Así íbamos pasando los días. Las pensiones son líquidas. Todo el tiempo se va adaptando a lo nuevo. Gente que viene y se va. Gente que intenta sobrevivir como se pueda. Gente! El que no tenía le daba al otro. Era una especie de pasamanos. Siempre estábamos apretados con la guita y buscando trabajos temporarios, alimentando nuestra obsesión por la lectura. Recuerdo que una noche vino un ex pensionista a pedirnos ayuda para subir un piano hasta un octavo piso. Nosotros, como estábamos algo tomados, le dijimos que sí. No sabíamos quién era el tipo. Salimos y la noche estaba helada. Llegamos al departamento, que era a la vuelta de la pensión, y vimos el piano en el hall de entrada. Saludamos al dueño, que nos empezó a hablar como si nos estuviera pagando por subir su instrumento. Que ojo con esto... sean muy cuidadosos con las puntas... Y así, así, así. Yo lo miraba y me reía. José parecía encantado con la situación. Si, jefe le decía. Ja. El primer piso lo subimos de manera magistral. Pero el pianista nos rompía las bolas. El segundo también lo subimos bastante bien. Pero el pianista, un hombre muy delicado y bastante marica, nos seguía rompiendo las bolas. En el tercer piso se lo empezamos a cagar a palos contra las paredes.
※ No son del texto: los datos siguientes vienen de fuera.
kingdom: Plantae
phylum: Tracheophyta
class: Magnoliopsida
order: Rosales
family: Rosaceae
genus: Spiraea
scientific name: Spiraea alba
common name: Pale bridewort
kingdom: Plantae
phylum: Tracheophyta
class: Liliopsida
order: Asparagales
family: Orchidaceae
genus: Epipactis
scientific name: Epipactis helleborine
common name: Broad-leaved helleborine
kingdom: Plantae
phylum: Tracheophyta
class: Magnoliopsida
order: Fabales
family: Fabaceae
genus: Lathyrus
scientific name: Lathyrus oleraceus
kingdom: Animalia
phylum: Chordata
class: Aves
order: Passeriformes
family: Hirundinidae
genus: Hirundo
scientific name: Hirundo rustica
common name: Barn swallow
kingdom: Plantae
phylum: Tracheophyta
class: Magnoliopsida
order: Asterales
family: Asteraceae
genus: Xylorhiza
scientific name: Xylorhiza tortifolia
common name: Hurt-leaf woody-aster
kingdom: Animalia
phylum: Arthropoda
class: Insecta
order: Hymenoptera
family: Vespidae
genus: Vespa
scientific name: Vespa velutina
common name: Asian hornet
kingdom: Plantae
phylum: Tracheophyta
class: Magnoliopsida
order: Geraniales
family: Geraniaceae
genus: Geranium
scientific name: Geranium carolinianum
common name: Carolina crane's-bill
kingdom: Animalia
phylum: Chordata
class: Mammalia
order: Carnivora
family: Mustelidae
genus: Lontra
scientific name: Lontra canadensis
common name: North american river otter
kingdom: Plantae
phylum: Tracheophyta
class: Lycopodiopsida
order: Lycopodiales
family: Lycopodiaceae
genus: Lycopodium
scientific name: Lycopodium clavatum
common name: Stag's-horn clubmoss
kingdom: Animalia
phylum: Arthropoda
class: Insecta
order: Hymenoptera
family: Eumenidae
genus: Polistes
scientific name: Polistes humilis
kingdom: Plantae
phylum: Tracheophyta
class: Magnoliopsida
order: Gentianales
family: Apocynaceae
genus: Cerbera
Pum, pum, pum, cuidadoooo, gritaba, ja, nosotros hacíamos como que no escuchábamos. El pianista, hombre delicado, puntilloso y ultra marica, se lo buscó. Llegamos al piso cinco y el piano estaba visiblemente cagado a palos. Paramos a tomar aire y el pianista parecía en una disyuntiva. Se acomodaba los lentes, se pasaba una mano por el pelo, después las dos juntas. Nos quería decir algo pero no se animaba. Hablaba en voz baja con su amigo. Hasta que nos dijo que quería que lo bajáramos porque lo estábamos golpeando mucho. Imagínense!!! Si, Jefe, dijo José. Si, si, Jefe repitió para sí mismo. Se lo bajamos como un auto chocador.
Esa fue la última vez que lo vi a José. Siempre recuerdo algunas palabras, frases sueltas, que quedaron incorporadas en mi ser. Su ritmo salvaje, su visión caótica, que intentaba olvidar el orden de su infancia: "Sin plegarias", repetía cada mañana. Se fue de la pensión sin pagar, dejándome muchos libros sobre mi cama. El kiosquero me dijo que lo vio irse pateando palomas a la hora de la siesta. Que les gritaba "vuelen, vuelen", como esperando una respuesta, que lo saludó y siguió, a paso tranquilo, por la avenida.
Dos días después conocí a Julia...
El vagabundo que está llamando a tu puerta tiene puestas las ropas que tú llevaste una vez.